● TASK DATA

Segment Open

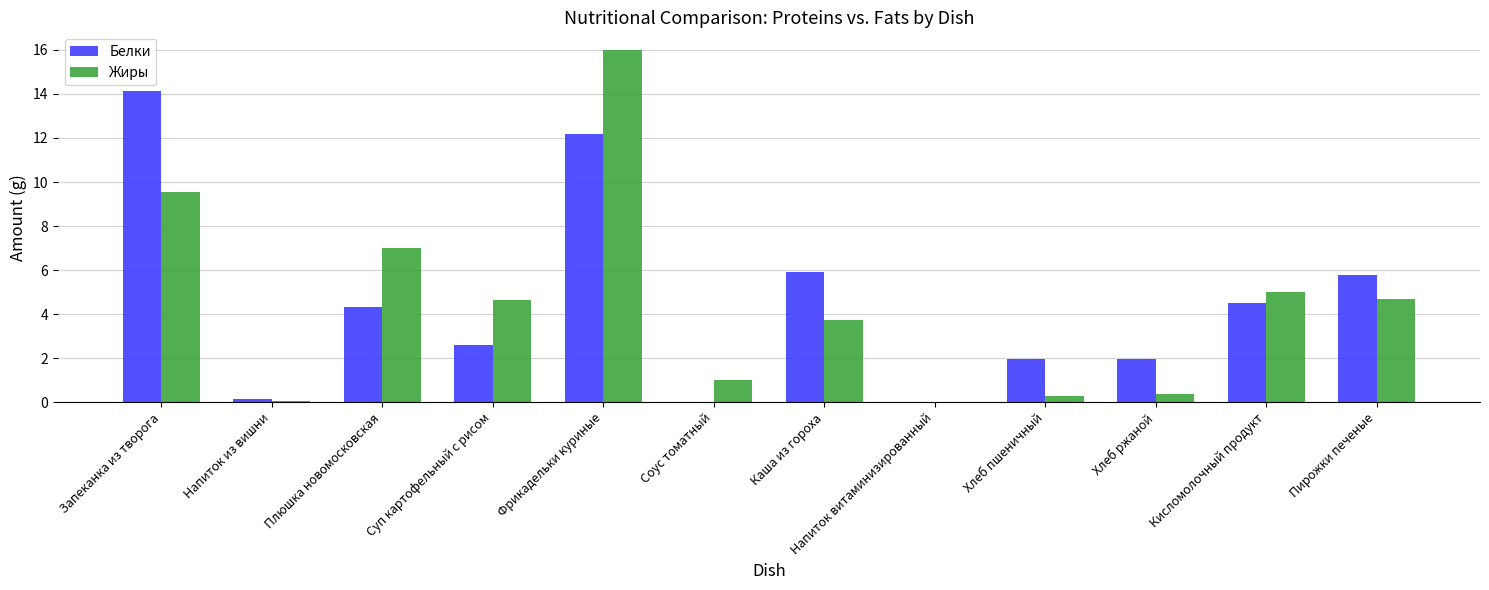

What is the difference between the Жиры values at Соус томатный and Кисломолочный продукт?

4.0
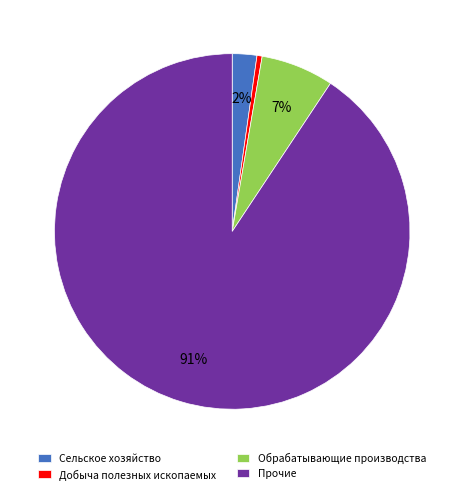

Count the number of slices in the pie.

4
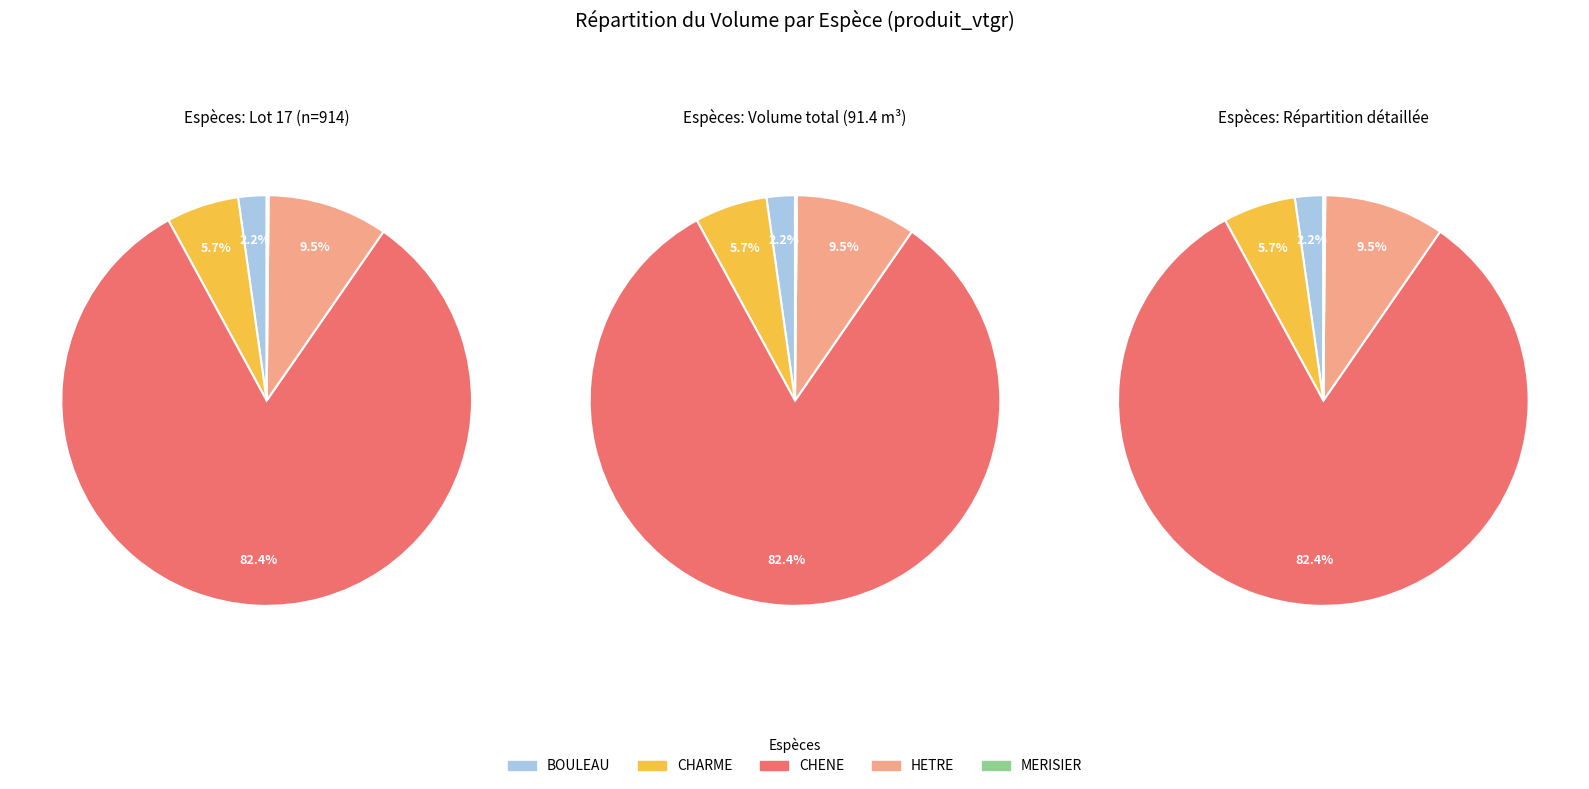

Is it true that CHARME is 1% of the pie?

False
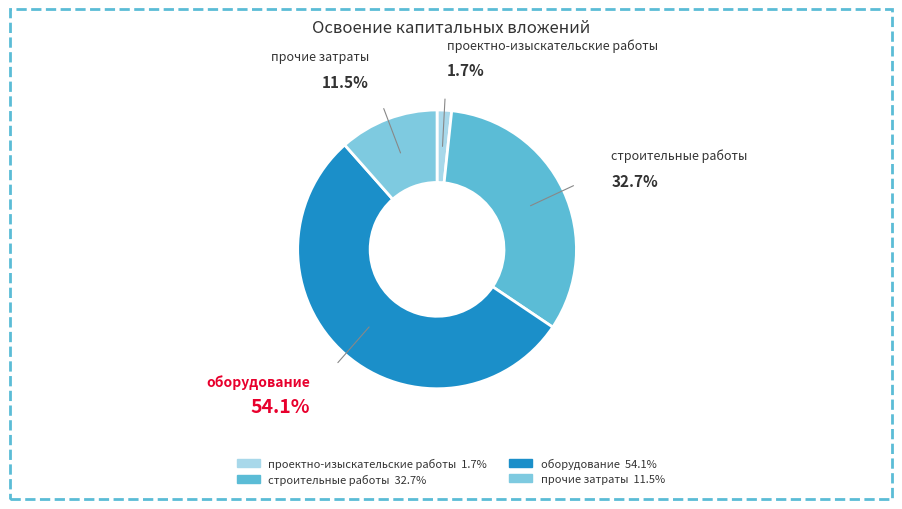

How many segments does this pie chart have?

4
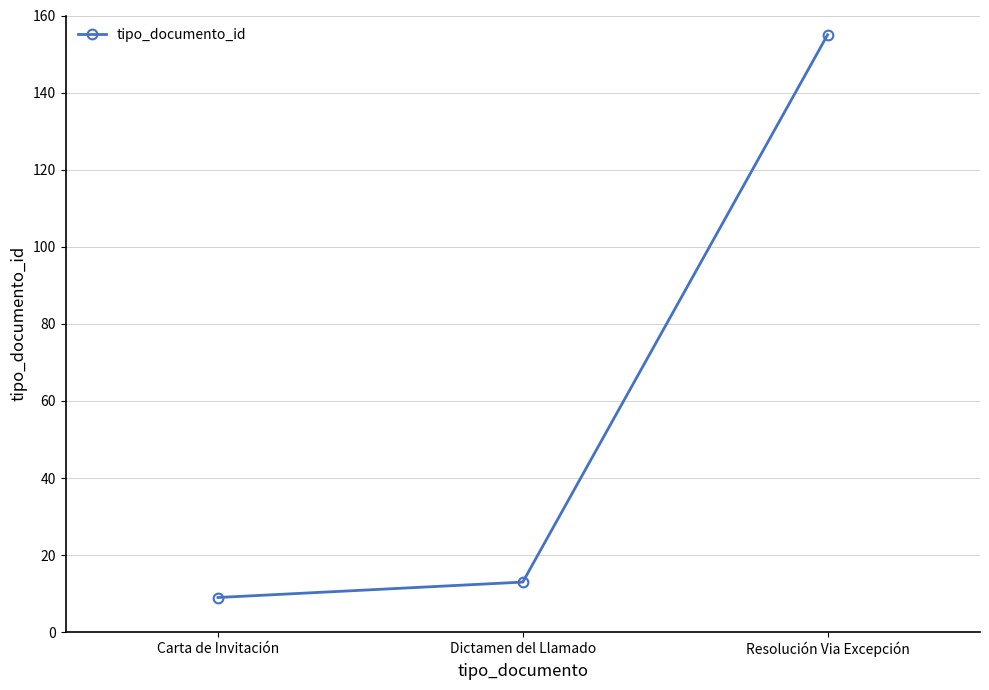

Reading left to right, extract all data points from this chart.

9	13	155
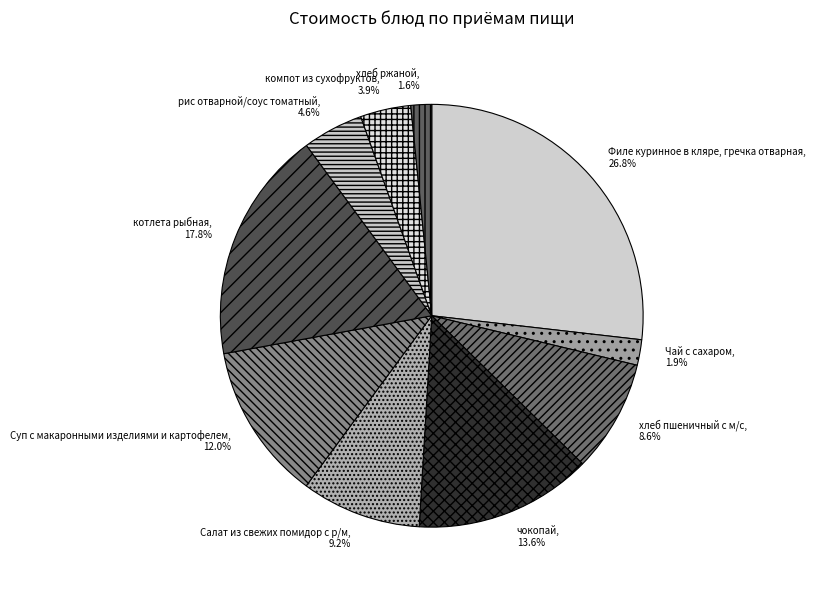

Is котлета рыбная the majority of the pie?

No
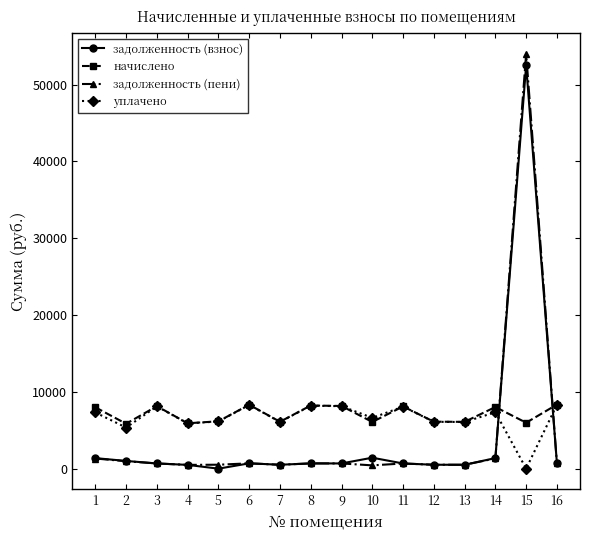

In начислено, how many points are higher than both neighbors (excluding endpoints)?

5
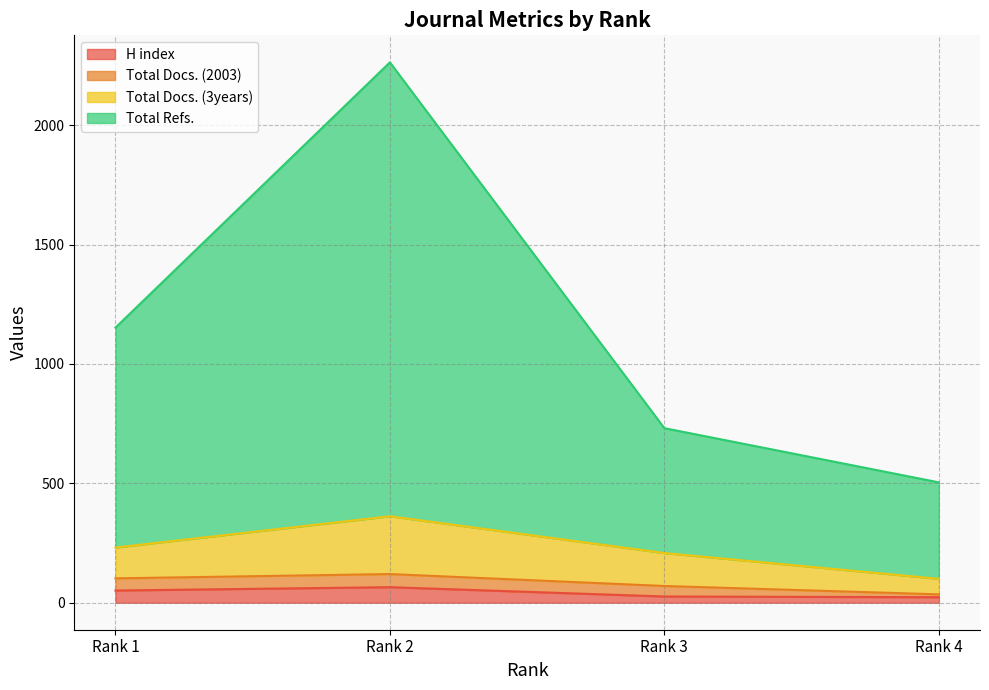

What is the minimum value for Total Docs. (3years)?

100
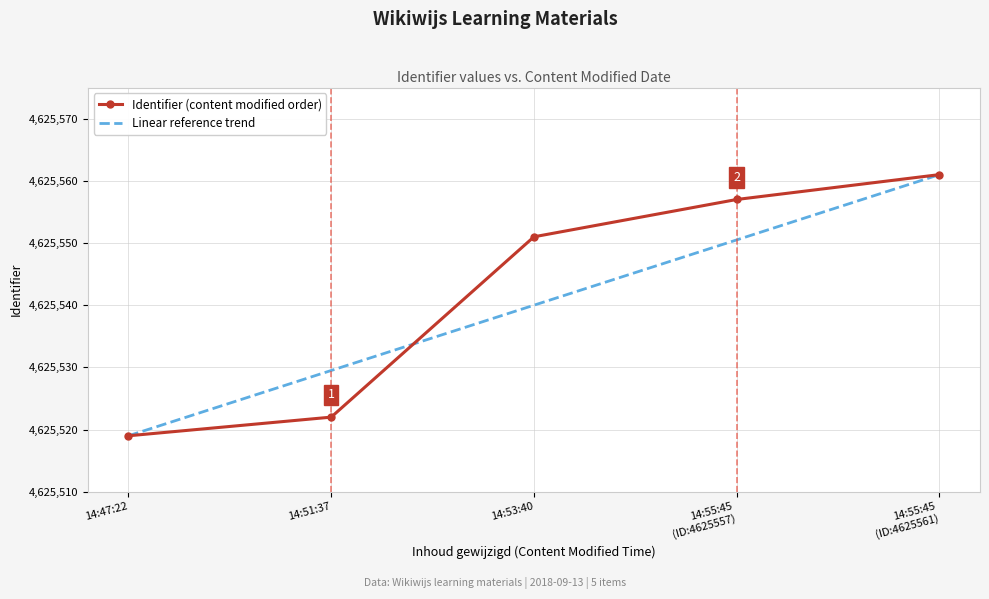

Reading left to right, extract all data points from this chart.

Identifier (content modified order): 4625519.0	4625522.0	4625551.0	4625557.0	4625561.0
Linear reference trend: 4625519.0	4625529.5	4625540.0	4625550.5	4625561.0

Segment Closed

● TASK INSTRUCTIONS
Please copy every line of the records above word for word, leaving out the pictures.

● REPLY
What is the difference between the Жиры values at Соус томатный and Кисломолочный продукт?

4.0

Count the number of slices in the pie.

4

Is it true that CHARME is 1% of the pie?

False

How many segments does this pie chart have?

4

Reading left to right, extract all data points from this chart.

9	13	155

Is котлета рыбная the majority of the pie?

No

In начислено, how many points are higher than both neighbors (excluding endpoints)?

5

What is the minimum value for Total Docs. (3years)?

100

Reading left to right, extract all data points from this chart.

Identifier (content modified order): 4625519.0	4625522.0	4625551.0	4625557.0	4625561.0
Linear reference trend: 4625519.0	4625529.5	4625540.0	4625550.5	4625561.0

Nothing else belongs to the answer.